Thai governor says the fate of emerging markets rests on institutional progress
The Bank of Thailand governor has hit out at the practice of "lumping" all emerging markets together into one group or under one acronym, no matter how catchy it may be.
Prasarn Trairatvorakul, speaking at the Harvard Kennedy School, insisted individual countries will be responsible for their own fates, and pointed to the difference in their institutional structures as a likely dividing line between them.
He observed that growth in emerging markets is "slowing sharply" and the economies in question must continue to "change and upgrade" if they are to rebound from the slump.
This, he said, requires a "number of key fundamental capabilities" – including macroeconomic stability, rule of law, good governance, and a low tolerance of corruption – that in turn require strong institutions to deliver them.
"Good institutions encourage growth, bad institutions stifle it," Trairatvorakul explained.
The destinies of emerging markets are not strictly bound to each other
He cautioned that countries would struggle to develop stronger institutions overnight, as "big band" institutional reform is "typically infeasible". Rather, countries could make good progress by tackling individual constraints as and when they can.
"A country does not need to attain Swiss level of institutional quality in order to be able to compete with Swiss producers in many products," Trairatvorakul said.
"For example, China's growth miracle has occurred through selective market-oriented reforms against a backdrop of pervasive economic and political institutional weaknesses."
Nonetheless, there will come a point in every country's development when weak institutions will begin to hamper growth.
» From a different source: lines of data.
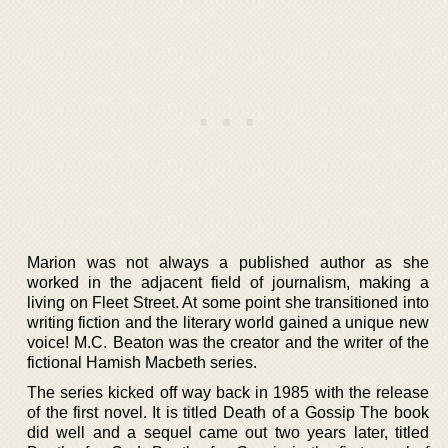
Marion was not always a published author as she
worked in the adjacent field of journalism, making a
living on Fleet Street. At some point she transitioned into
writing fiction and the literary world gained a unique new
voice! M.C. Beaton was the creator and the writer of the
fictional Hamish Macbeth series.
The series kicked off way back in 1985 with the release
of the first novel. It is titled Death of a Gossip The book
did well and a sequel came out two years later, titled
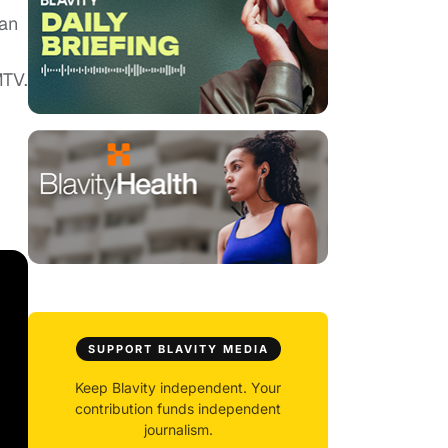
man
MTV.
SUPPORT BLAVITY MEDIA
Keep Blavity independent. Your
contribution funds independent
journalism.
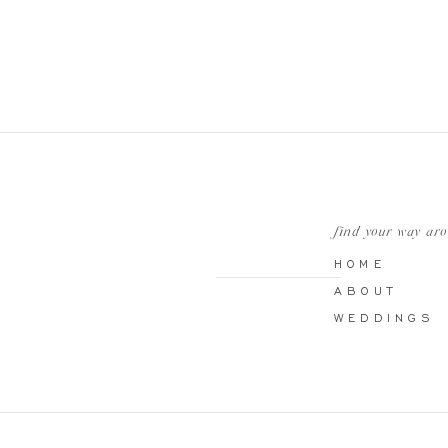
find your way ar
HOME
ABOUT
WEDDINGS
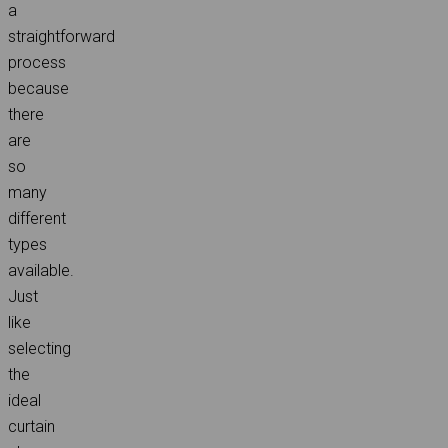
a
straightforward
process
because
there
are
so
many
different
types
available.
Just
like
selecting
the
ideal
curtain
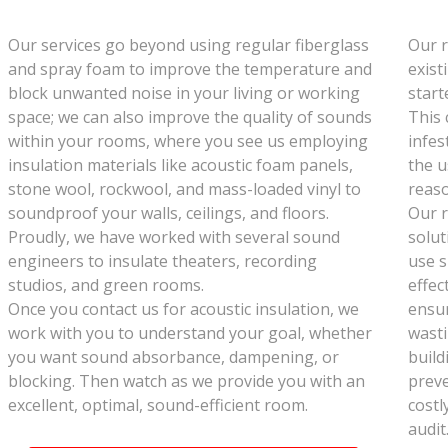
Our services go beyond using regular fiberglass
Our r
and spray foam to improve the temperature and
exist
block unwanted noise in your living or working
start
space; we can also improve the quality of sounds
This 
within your rooms, where you see us employing
infes
insulation materials like acoustic foam panels,
the u
stone wool, rockwool, and mass-loaded vinyl to
reaso
soundproof your walls, ceilings, and floors.
Our r
Proudly, we have worked with several sound
solut
engineers to insulate theaters, recording
use s
studios, and green rooms.
effec
Once you contact us for acoustic insulation, we
ensur
work with you to understand your goal, whether
wasti
you want sound absorbance, dampening, or
build
blocking. Then watch as we provide you with an
preve
excellent, optimal, sound-efficient room.
costl
audit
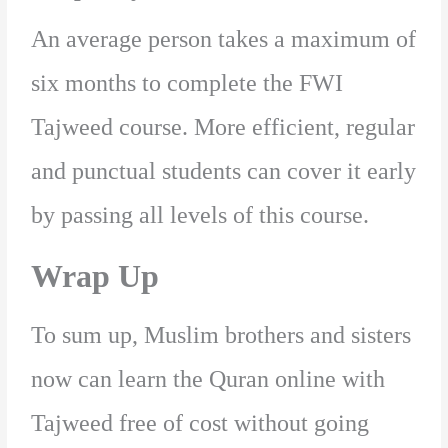
An average person takes a maximum of
six months to complete the FWI
Tajweed course. More efficient, regular
and punctual students can cover it early
by passing all levels of this course.
Wrap Up
To sum up, Muslim brothers and sisters
now can learn the Quran online with
Tajweed free of cost without going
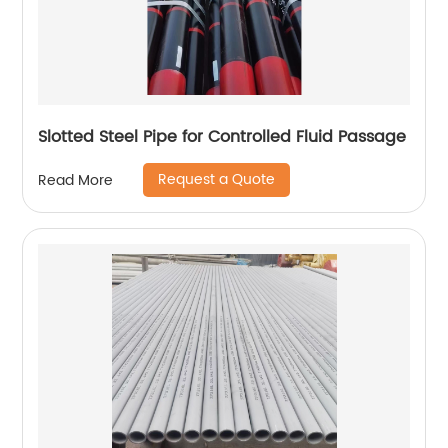
Slotted Steel Pipe for Controlled Fluid Passage
Request a Quote
Read More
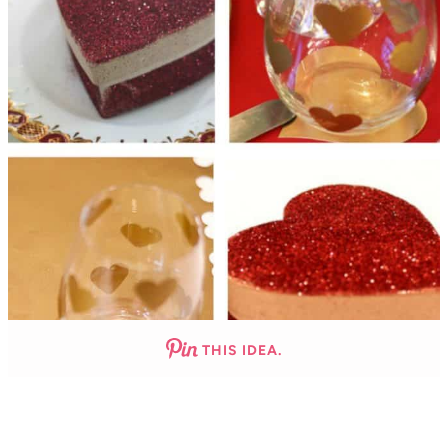
THIS IDEA.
Therefore, he said, authorities must be "pragmatic and opportunistic" if they are to build stronger institutions.
"Building institutions is not like building a house – brick by brick in a linear fashion. It is more like scoring a goal in soccer," he said. "There are many moving parts at the same time, the play is unpredictable, and it involves an enormous amount of tacit unseen co-ordination among players."
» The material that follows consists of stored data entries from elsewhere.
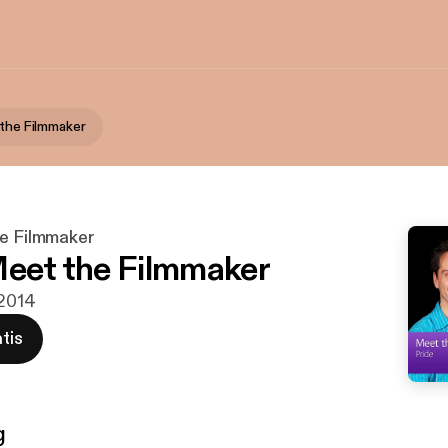
 the Filmmaker
he Filmmaker
Meet the Filmmaker
 2014
tis
g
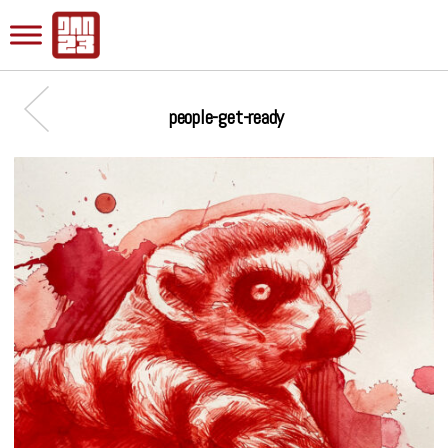
people-get-ready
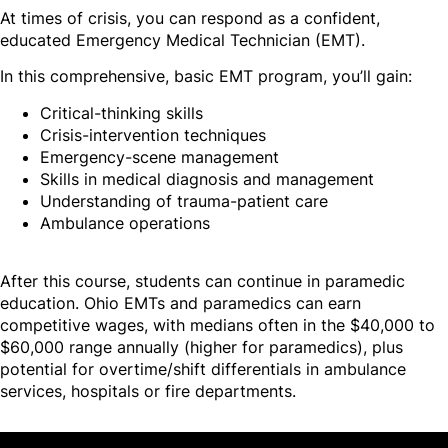
At times of crisis, you can respond as a confident,
educated Emergency Medical Technician (EMT).
In this comprehensive, basic EMT program, you’ll gain:
Critical-thinking skills
Crisis-intervention techniques
Emergency-scene management
Skills in medical diagnosis and management
Understanding of trauma-patient care
Ambulance operations
After this course, students can continue in paramedic
education. Ohio EMTs and paramedics can earn
competitive wages, with medians often in the $40,000 to
$60,000 range annually (higher for paramedics), plus
potential for overtime/shift differentials in ambulance
services, hospitals or fire departments.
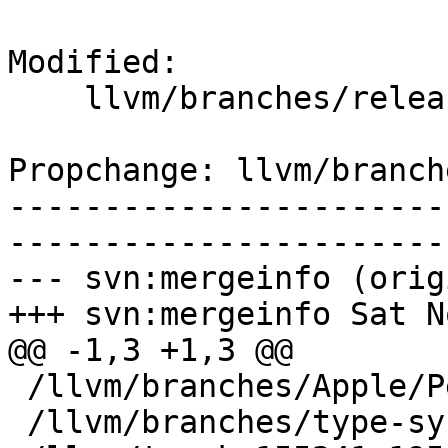
Modified:

    llvm/branches/release_34/   (props changed)

Propchange: llvm/branch
-----------------------
-----------------------
--- svn:mergeinfo (orig
+++ svn:mergeinfo Sat N
@@ -1,3 +1,3 @@

 /llvm/branches/Apple/Pertwee:110850,110961

 /llvm/branches/type-system-rewrite:133420-134817
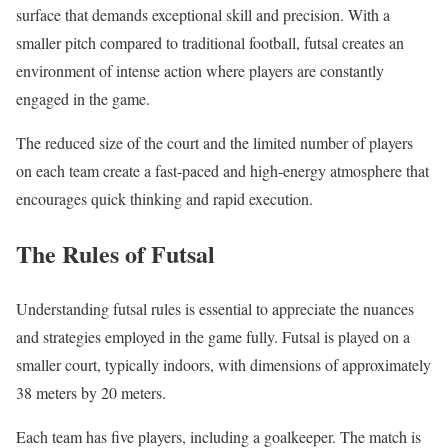
surface that demands exceptional skill and precision. With a
smaller pitch compared to traditional football, futsal creates an
environment of intense action where players are constantly
engaged in the game.
The reduced size of the court and the limited number of players
on each team create a fast-paced and high-energy atmosphere that
encourages quick thinking and rapid execution.
The Rules of Futsal
Understanding futsal rules is essential to appreciate the nuances
and strategies employed in the game fully. Futsal is played on a
smaller court, typically indoors, with dimensions of approximately
38 meters by 20 meters.
Each team has five players, including a goalkeeper. The match is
Trairatvorakul said governance should be improved incrementally over time. He pointed to evidence that institutional change is "highly persistent" and can form either "virtuous" or "vicious" circles.
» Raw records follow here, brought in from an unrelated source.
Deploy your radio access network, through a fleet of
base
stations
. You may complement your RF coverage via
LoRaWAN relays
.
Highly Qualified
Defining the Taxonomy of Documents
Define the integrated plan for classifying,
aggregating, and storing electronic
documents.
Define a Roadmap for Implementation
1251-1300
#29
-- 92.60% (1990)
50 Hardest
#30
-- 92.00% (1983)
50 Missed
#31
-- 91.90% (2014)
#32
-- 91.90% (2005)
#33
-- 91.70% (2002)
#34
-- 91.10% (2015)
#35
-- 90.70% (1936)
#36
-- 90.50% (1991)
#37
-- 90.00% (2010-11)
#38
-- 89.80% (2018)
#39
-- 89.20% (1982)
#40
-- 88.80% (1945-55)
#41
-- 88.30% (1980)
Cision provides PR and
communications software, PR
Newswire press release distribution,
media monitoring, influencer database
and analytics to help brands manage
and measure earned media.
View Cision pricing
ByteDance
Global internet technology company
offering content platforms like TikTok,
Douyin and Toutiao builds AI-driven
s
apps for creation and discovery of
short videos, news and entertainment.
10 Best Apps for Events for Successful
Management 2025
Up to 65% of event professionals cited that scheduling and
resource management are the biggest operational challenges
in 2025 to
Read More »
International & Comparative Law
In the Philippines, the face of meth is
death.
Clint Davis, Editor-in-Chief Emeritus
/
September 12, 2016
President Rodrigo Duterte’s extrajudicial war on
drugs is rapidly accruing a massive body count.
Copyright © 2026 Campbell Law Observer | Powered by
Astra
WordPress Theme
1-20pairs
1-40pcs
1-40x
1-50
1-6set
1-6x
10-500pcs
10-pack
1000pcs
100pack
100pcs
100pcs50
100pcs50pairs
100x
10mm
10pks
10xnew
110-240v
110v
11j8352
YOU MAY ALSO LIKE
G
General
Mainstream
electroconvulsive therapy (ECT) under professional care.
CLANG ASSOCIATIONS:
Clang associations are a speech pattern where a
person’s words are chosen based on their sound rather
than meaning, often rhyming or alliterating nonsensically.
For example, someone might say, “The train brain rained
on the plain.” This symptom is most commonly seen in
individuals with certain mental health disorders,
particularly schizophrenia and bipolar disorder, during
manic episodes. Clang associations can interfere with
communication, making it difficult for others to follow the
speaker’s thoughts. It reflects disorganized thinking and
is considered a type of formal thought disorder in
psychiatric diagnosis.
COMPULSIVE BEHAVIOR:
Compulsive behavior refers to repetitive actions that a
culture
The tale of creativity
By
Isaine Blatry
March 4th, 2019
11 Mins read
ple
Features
How rules and norms evolve is largely dependent on what they are today, he reasoned, and countries with a greater track record of embracing institutional change will reap the benefits.
He said this factor – more than any other – will determine which countries are facing a temporary check on their growth and which countries are staring down the barrel of a "structural slowdown".
"The destinies of emerging markets are not strictly bound to each other. Some will succeed and a few may not... going forward, each country needs to be analysed more as individual stories," he said.